** PROVIDED DATA **
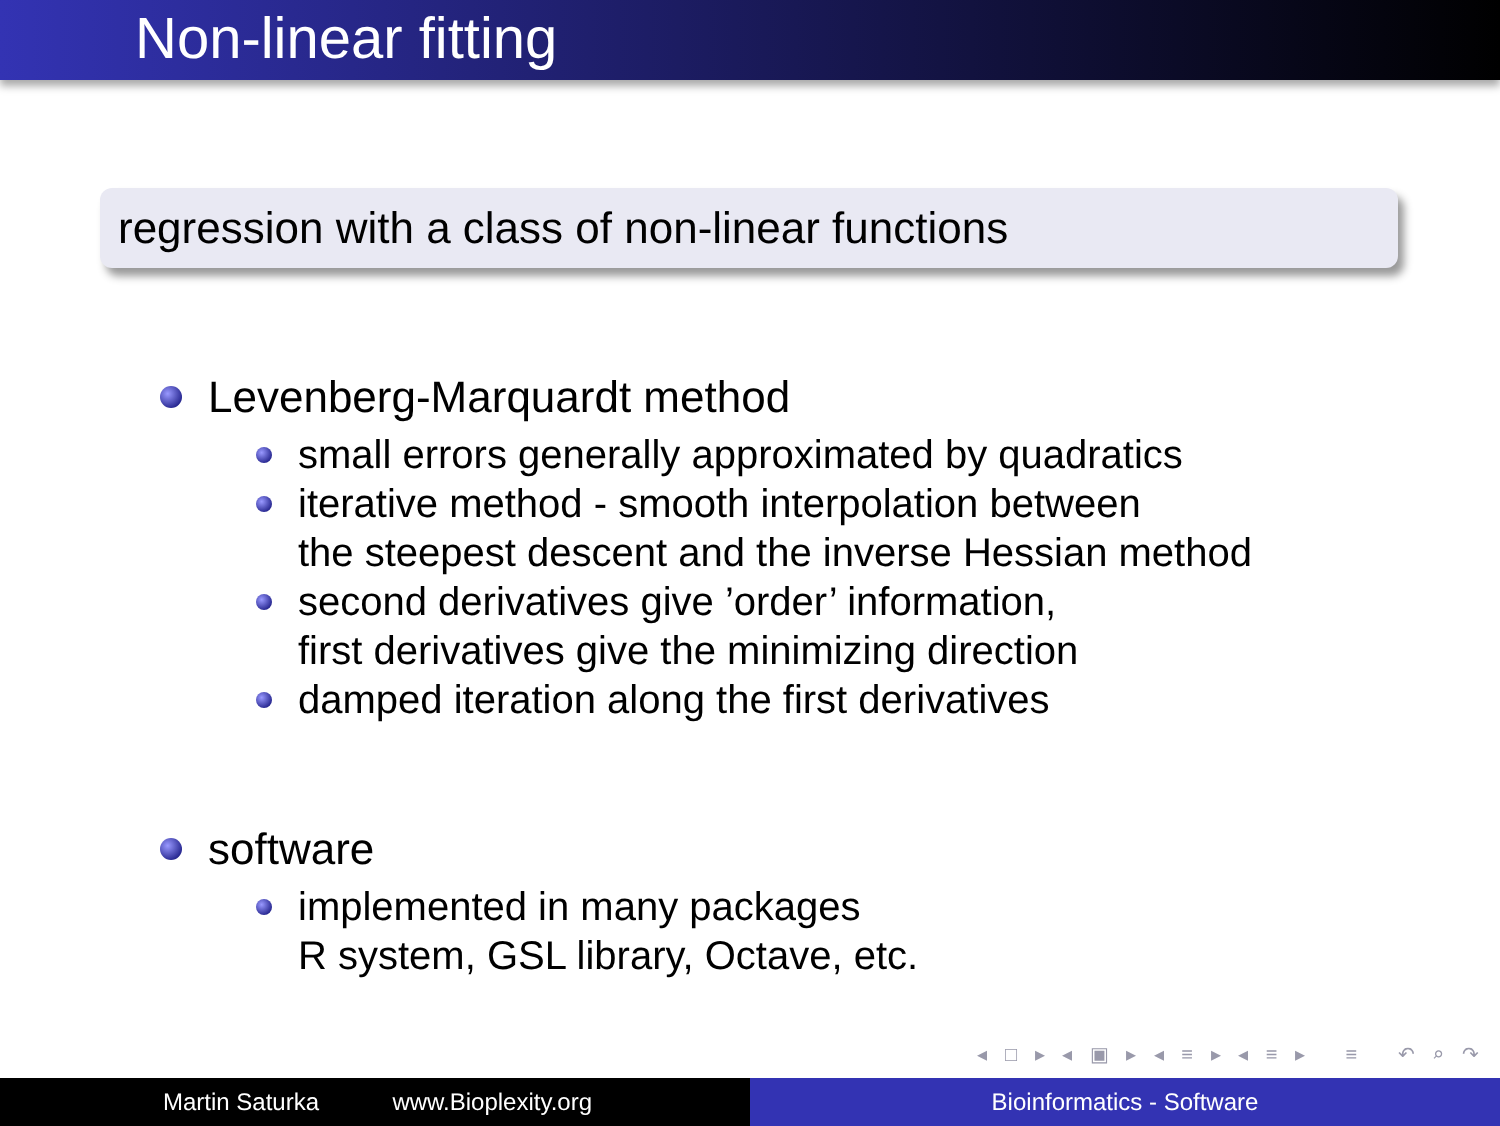Non-linear fitting
regression with a class of non-linear functions
Levenberg-Marquardt method
small errors generally approximated by quadratics
iterative method - smooth interpolation between
the steepest descent and the inverse Hessian method
second derivatives give ’order’ information,
first derivatives give the minimizing direction
damped iteration along the first derivatives
software
implemented in many packages
R system, GSL library, Octave, etc.
◂ □ ▸ ◂ ▣ ▸ ◂ ≡ ▸ ◂ ≡ ▸ ≡ ↶ ⌕ ↷
Martin Saturka www.Bioplexity.org Bioinformatics - Software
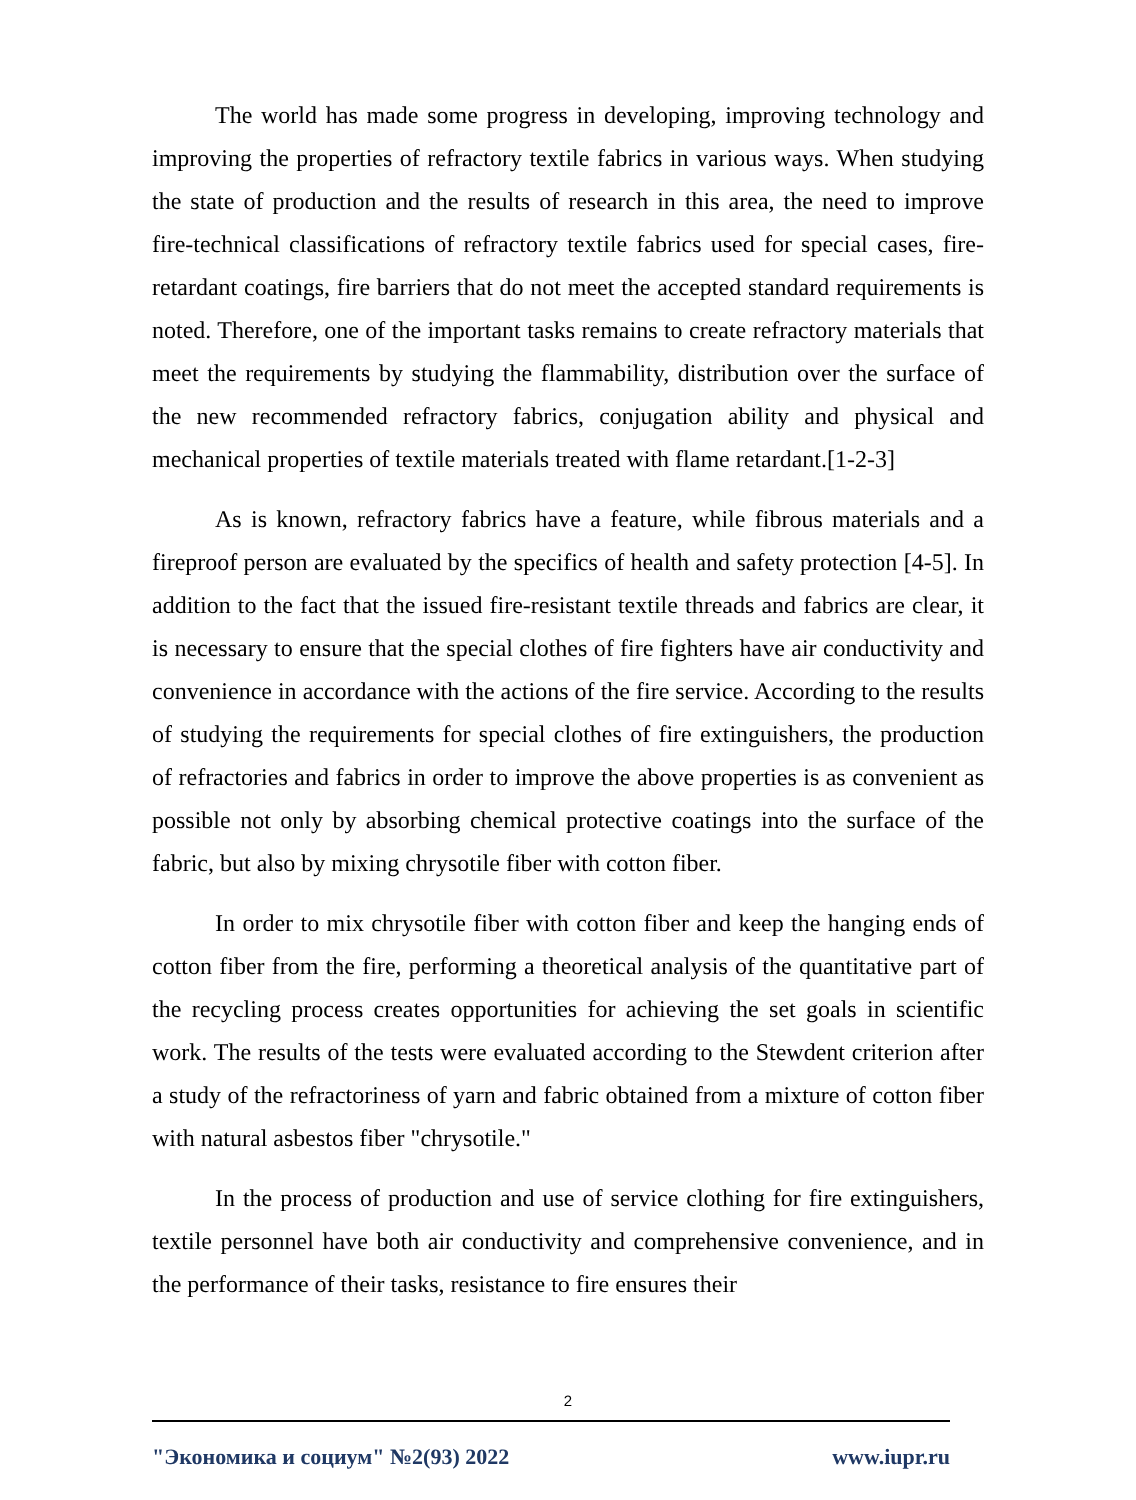The world has made some progress in developing, improving technology and improving the properties of refractory textile fabrics in various ways. When studying the state of production and the results of research in this area, the need to improve fire-technical classifications of refractory textile fabrics used for special cases, fire-retardant coatings, fire barriers that do not meet the accepted standard requirements is noted. Therefore, one of the important tasks remains to create refractory materials that meet the requirements by studying the flammability, distribution over the surface of the new recommended refractory fabrics, conjugation ability and physical and mechanical properties of textile materials treated with flame retardant.[1-2-3]
As is known, refractory fabrics have a feature, while fibrous materials and a fireproof person are evaluated by the specifics of health and safety protection [4-5]. In addition to the fact that the issued fire-resistant textile threads and fabrics are clear, it is necessary to ensure that the special clothes of fire fighters have air conductivity and convenience in accordance with the actions of the fire service. According to the results of studying the requirements for special clothes of fire extinguishers, the production of refractories and fabrics in order to improve the above properties is as convenient as possible not only by absorbing chemical protective coatings into the surface of the fabric, but also by mixing chrysotile fiber with cotton fiber.
In order to mix chrysotile fiber with cotton fiber and keep the hanging ends of cotton fiber from the fire, performing a theoretical analysis of the quantitative part of the recycling process creates opportunities for achieving the set goals in scientific work. The results of the tests were evaluated according to the Stewdent criterion after a study of the refractoriness of yarn and fabric obtained from a mixture of cotton fiber with natural asbestos fiber "chrysotile."
In the process of production and use of service clothing for fire extinguishers, textile personnel have both air conductivity and comprehensive convenience, and in the performance of their tasks, resistance to fire ensures their
2
"Экономика и социум" №2(93) 2022 www.iupr.ru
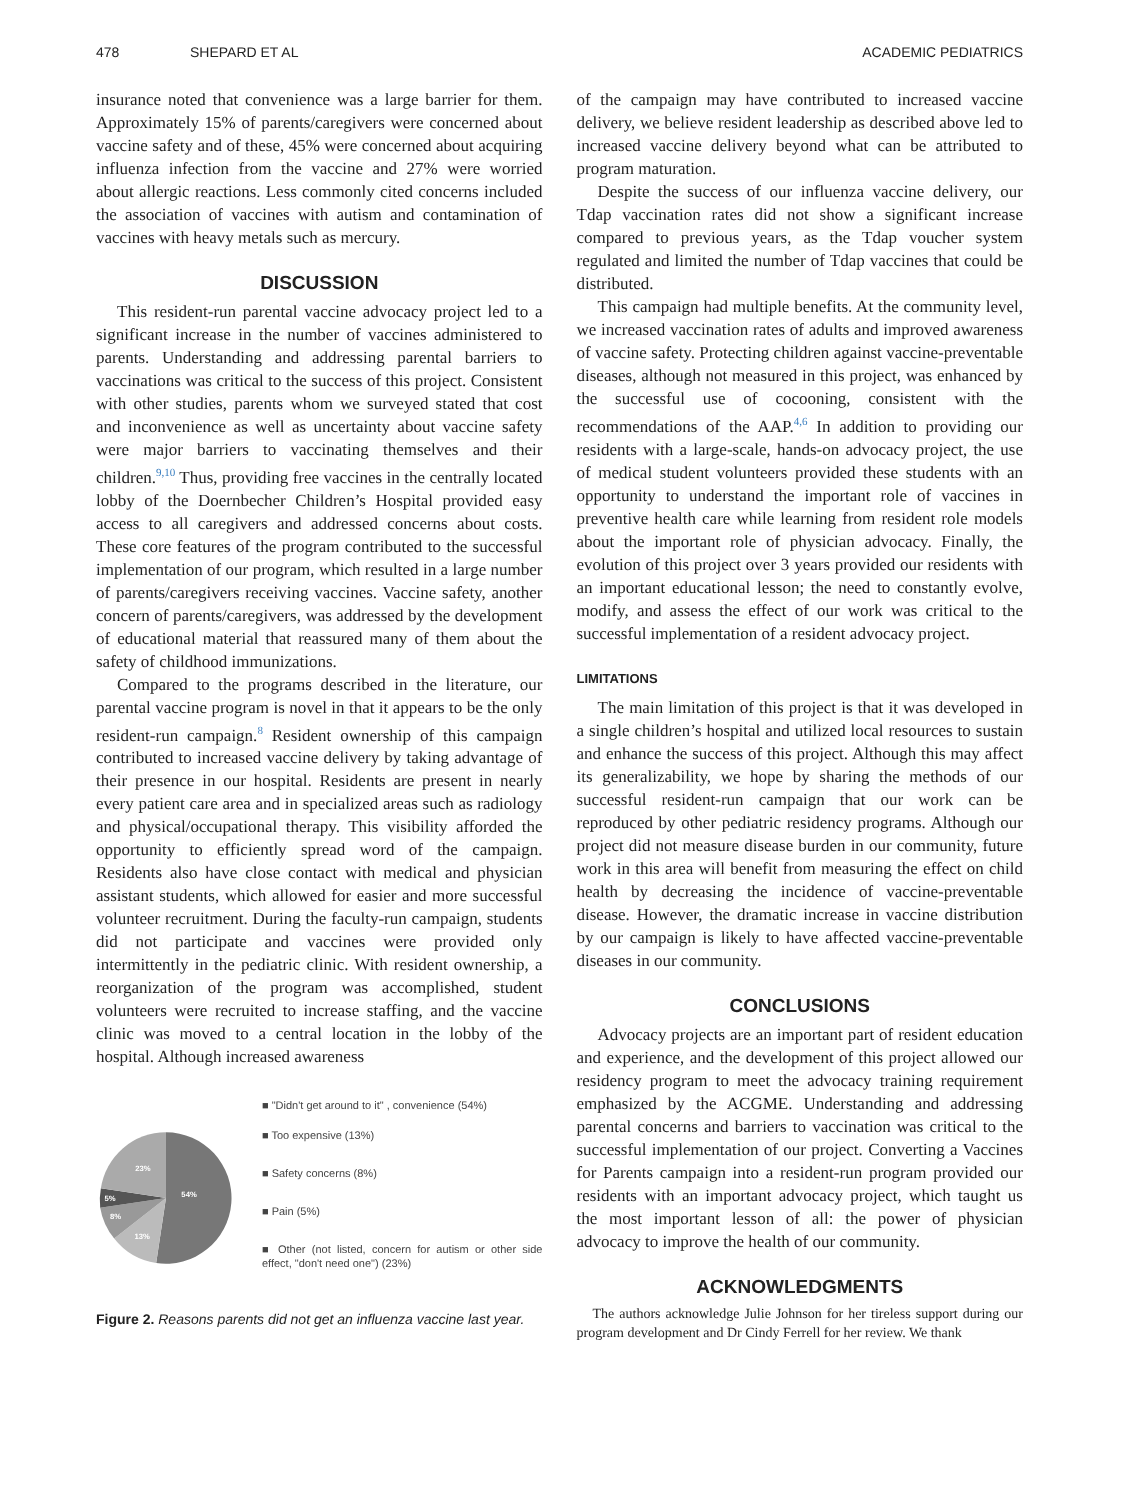478 SHEPARD ET AL ACADEMIC PEDIATRICS
insurance noted that convenience was a large barrier for them. Approximately 15% of parents/caregivers were concerned about vaccine safety and of these, 45% were concerned about acquiring influenza infection from the vaccine and 27% were worried about allergic reactions. Less commonly cited concerns included the association of vaccines with autism and contamination of vaccines with heavy metals such as mercury.
DISCUSSION
This resident-run parental vaccine advocacy project led to a significant increase in the number of vaccines administered to parents. Understanding and addressing parental barriers to vaccinations was critical to the success of this project. Consistent with other studies, parents whom we surveyed stated that cost and inconvenience as well as uncertainty about vaccine safety were major barriers to vaccinating themselves and their children.<sup>9,10</sup> Thus, providing free vaccines in the centrally located lobby of the Doernbecher Children’s Hospital provided easy access to all caregivers and addressed concerns about costs. These core features of the program contributed to the successful implementation of our program, which resulted in a large number of parents/caregivers receiving vaccines. Vaccine safety, another concern of parents/caregivers, was addressed by the development of educational material that reassured many of them about the safety of childhood immunizations.
Compared to the programs described in the literature, our parental vaccine program is novel in that it appears to be the only resident-run campaign.<sup>8</sup> Resident ownership of this campaign contributed to increased vaccine delivery by taking advantage of their presence in our hospital. Residents are present in nearly every patient care area and in specialized areas such as radiology and physical/occupational therapy. This visibility afforded the opportunity to efficiently spread word of the campaign. Residents also have close contact with medical and physician assistant students, which allowed for easier and more successful volunteer recruitment. During the faculty-run campaign, students did not participate and vaccines were provided only intermittently in the pediatric clinic. With resident ownership, a reorganization of the program was accomplished, student volunteers were recruited to increase staffing, and the vaccine clinic was moved to a central location in the lobby of the hospital. Although increased awareness
54%
13%
8%
5%
23%
■ "Didn't get around to it" , convenience (54%)
■ Too expensive (13%)
■ Safety concerns (8%)
■ Pain (5%)
■ Other (not listed, concern for autism or other side effect, "don't need one") (23%)
Figure 2. Reasons parents did not get an influenza vaccine last year.
of the campaign may have contributed to increased vaccine delivery, we believe resident leadership as described above led to increased vaccine delivery beyond what can be attributed to program maturation.
Despite the success of our influenza vaccine delivery, our Tdap vaccination rates did not show a significant increase compared to previous years, as the Tdap voucher system regulated and limited the number of Tdap vaccines that could be distributed.
This campaign had multiple benefits. At the community level, we increased vaccination rates of adults and improved awareness of vaccine safety. Protecting children against vaccine-preventable diseases, although not measured in this project, was enhanced by the successful use of cocooning, consistent with the recommendations of the AAP.<sup>4,6</sup> In addition to providing our residents with a large-scale, hands-on advocacy project, the use of medical student volunteers provided these students with an opportunity to understand the important role of vaccines in preventive health care while learning from resident role models about the important role of physician advocacy. Finally, the evolution of this project over 3 years provided our residents with an important educational lesson; the need to constantly evolve, modify, and assess the effect of our work was critical to the successful implementation of a resident advocacy project.
LIMITATIONS
The main limitation of this project is that it was developed in a single children’s hospital and utilized local resources to sustain and enhance the success of this project. Although this may affect its generalizability, we hope by sharing the methods of our successful resident-run campaign that our work can be reproduced by other pediatric residency programs. Although our project did not measure disease burden in our community, future work in this area will benefit from measuring the effect on child health by decreasing the incidence of vaccine-preventable disease. However, the dramatic increase in vaccine distribution by our campaign is likely to have affected vaccine-preventable diseases in our community.
CONCLUSIONS
Advocacy projects are an important part of resident education and experience, and the development of this project allowed our residency program to meet the advocacy training requirement emphasized by the ACGME. Understanding and addressing parental concerns and barriers to vaccination was critical to the successful implementation of our project. Converting a Vaccines for Parents campaign into a resident-run program provided our residents with an important advocacy project, which taught us the most important lesson of all: the power of physician advocacy to improve the health of our community.
ACKNOWLEDGMENTS
The authors acknowledge Julie Johnson for her tireless support during our program development and Dr Cindy Ferrell for her review. We thank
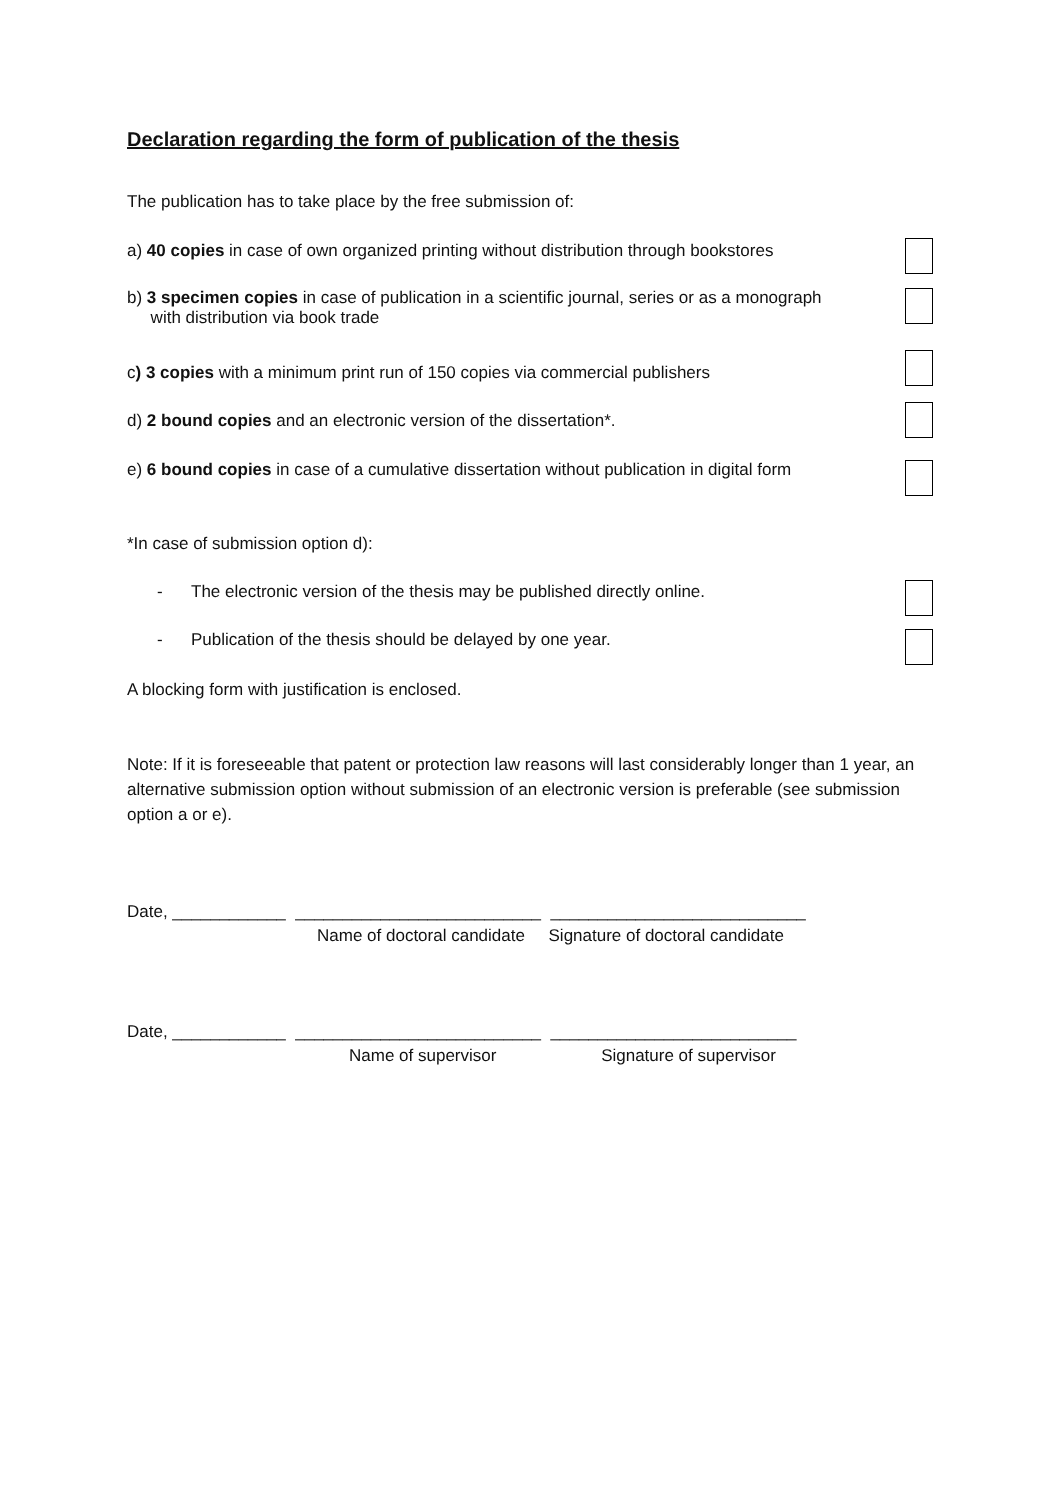Declaration regarding the form of publication of the thesis
The publication has to take place by the free submission of:
a) 40 copies in case of own organized printing without distribution through bookstores
b) 3 specimen copies in case of publication in a scientific journal, series or as a monograph
with distribution via book trade
c) 3 copies with a minimum print run of 150 copies via commercial publishers
d) 2 bound copies and an electronic version of the dissertation*.
e) 6 bound copies in case of a cumulative dissertation without publication in digital form
*In case of submission option d):
- The electronic version of the thesis may be published directly online.
- Publication of the thesis should be delayed by one year.
A blocking form with justification is enclosed.
Note: If it is foreseeable that patent or protection law reasons will last considerably longer than 1 year, an alternative submission option without submission of an electronic version is preferable (see submission option a or e).
Date, ____________ __________________________ ___________________________
Name of doctoral candidate Signature of doctoral candidate
Date, ____________ __________________________ __________________________
Name of supervisor Signature of supervisor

** EXERCISE **
Copy word for word every line from the start of the material through the line holding "Martin Saturka www.Bioplexity.org". The pictures are not part of the copy.

** REPLY **
Non-linear fitting
regression with a class of non-linear functions
Levenberg-Marquardt method
small errors generally approximated by quadratics
iterative method - smooth interpolation between
the steepest descent and the inverse Hessian method
second derivatives give ’order’ information,
first derivatives give the minimizing direction
damped iteration along the first derivatives
software
implemented in many packages
R system, GSL library, Octave, etc.
◂ □ ▸ ◂ ▣ ▸ ◂ ≡ ▸ ◂ ≡ ▸ ≡ ↶ ⌕ ↷
Martin Saturka www.Bioplexity.org Bioinformatics - Software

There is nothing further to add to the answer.